Пункт задания:
Выведите дословно все строки текста из материала ниже, пропустив изображения.
----
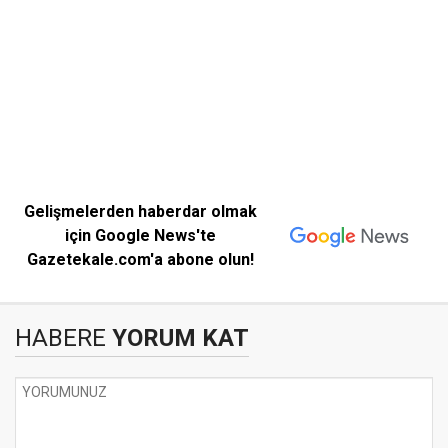
Gelişmelerden haberdar olmak
için Google News'te
Gazetekale.com'a abone olun!
HABERE
YORUM KAT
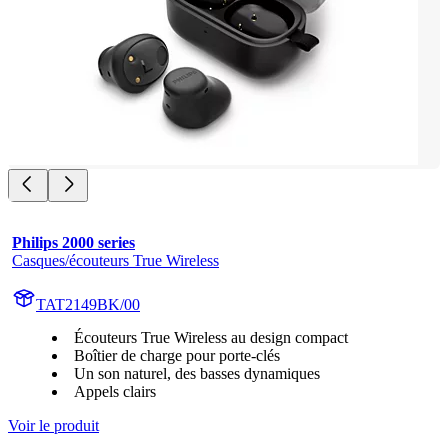
Philips 2000 series
Casques/écouteurs True Wireless
TAT2149BK/00
Écouteurs True Wireless au design compact
Boîtier de charge pour porte-clés
Un son naturel, des basses dynamiques
Appels clairs
Voir le produit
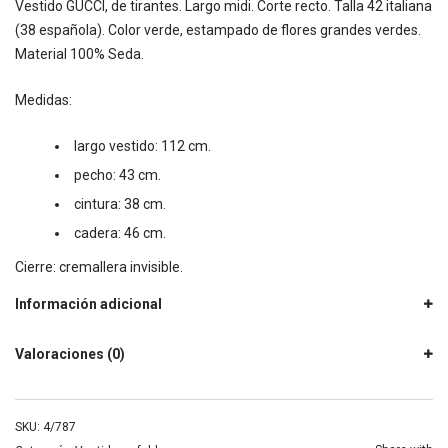
Vestido GUCCI, de tirantes. Largo midi. Corte recto. Talla 42 italiana
(38 española). Color verde, estampado de flores grandes verdes.
Material 100% Seda.
Medidas:
largo vestido: 112 cm.
pecho: 43 cm.
cintura: 38 cm.
cadera: 46 cm.
Cierre: cremallera invisible.
Información adicional
Valoraciones (0)
SKU:
4/787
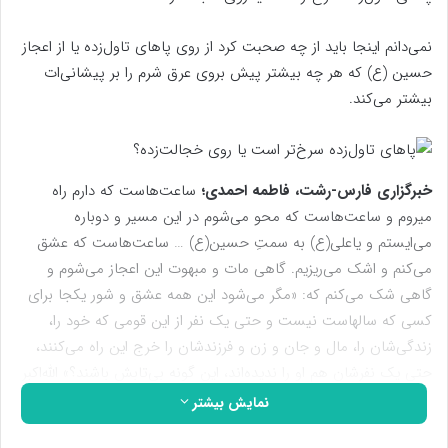
نمی‌‌دانم اینجا باید از چه صحبت کرد از روی پاهای تاول‌زده یا از اعجاز
حسین (ع) که هر چه بیشتر پیش بروی عرق شرم را بر پیشانی‌ات
بیشتر می‌کند.
خبرگزاری فارس-رشت، فاطمه احمدی؛
ساعت‌هاست که دارم راه
میروم و ساعت‌هاست که محو می‌شوم در این مسیر و دوباره
می‌ایستم و یاعلی(ع) به سمتِ حسین(ع) … ساعت‌هاست که عشق
می‌کنم و اشک می‌ریزیم. گاهی مات و مبهوت این اعجاز می‌شوم و
گاهی شک می‌کنم که: «مگر می‌شود این همه عشق و شور یکجا برای
کسی که سالهاست نیست و حتی یک نفر از این قومی که خود را،
زندگی‌شان را، مال و جان و زن و فرزندشان را خرج این راه می‌کنند،
حتی یک نفرشان هم او را ندیده‌اند، این گونه بی‌تابش باشند؟» الله‌اکبر
…
نمایش بیشتر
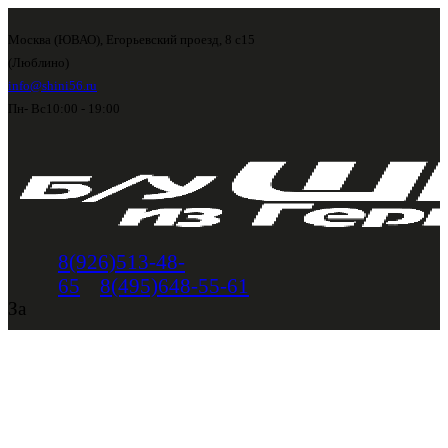
Москва (ЮВАО), Егорьевский проезд, 8 с15
(Люблино)
info@shini56.ru
Пн- Вс
10:00 - 19:00
8(926)513-48-
65
8(495)648-55-61
За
----
Ваше решение:
Gelişmelerden haberdar olmak
için Google News'te
Gazetekale.com'a abone olun!
HABERE
YORUM KAT
Philips 2000 series
Casques/écouteurs True Wireless
TAT2149BK/00
Écouteurs True Wireless au design compact
Boîtier de charge pour porte-clés
Un son naturel, des basses dynamiques
Appels clairs
Voir le produit
Vestido GUCCI, de tirantes. Largo midi. Corte recto. Talla 42 italiana
(38 española). Color verde, estampado de flores grandes verdes.
Material 100% Seda.
Medidas:
largo vestido: 112 cm.
pecho: 43 cm.
cintura: 38 cm.
cadera: 46 cm.
Cierre: cremallera invisible.
Información adicional
Valoraciones (0)
SKU:
4/787
نمی‌‌دانم اینجا باید از چه صحبت کرد از روی پاهای تاول‌زده یا از اعجاز
حسین (ع) که هر چه بیشتر پیش بروی عرق شرم را بر پیشانی‌ات
بیشتر می‌کند.
خبرگزاری فارس-رشت، فاطمه احمدی؛
ساعت‌هاست که دارم راه
میروم و ساعت‌هاست که محو می‌شوم در این مسیر و دوباره
می‌ایستم و یاعلی(ع) به سمتِ حسین(ع) … ساعت‌هاست که عشق
می‌کنم و اشک می‌ریزیم. گاهی مات و مبهوت این اعجاز می‌شوم و
گاهی شک می‌کنم که: «مگر می‌شود این همه عشق و شور یکجا برای
کسی که سالهاست نیست و حتی یک نفر از این قومی که خود را،
زندگی‌شان را، مال و جان و زن و فرزندشان را خرج این راه می‌کنند،
حتی یک نفرشان هم او را ندیده‌اند، این گونه بی‌تابش باشند؟» الله‌اکبر
…
نمایش بیشتر
Москва (ЮВАО), Егорьевский проезд, 8 с15
(Люблино)
info@shini56.ru
Пн- Вс
10:00 - 19:00
8(926)513-48-
65
8(495)648-55-61
За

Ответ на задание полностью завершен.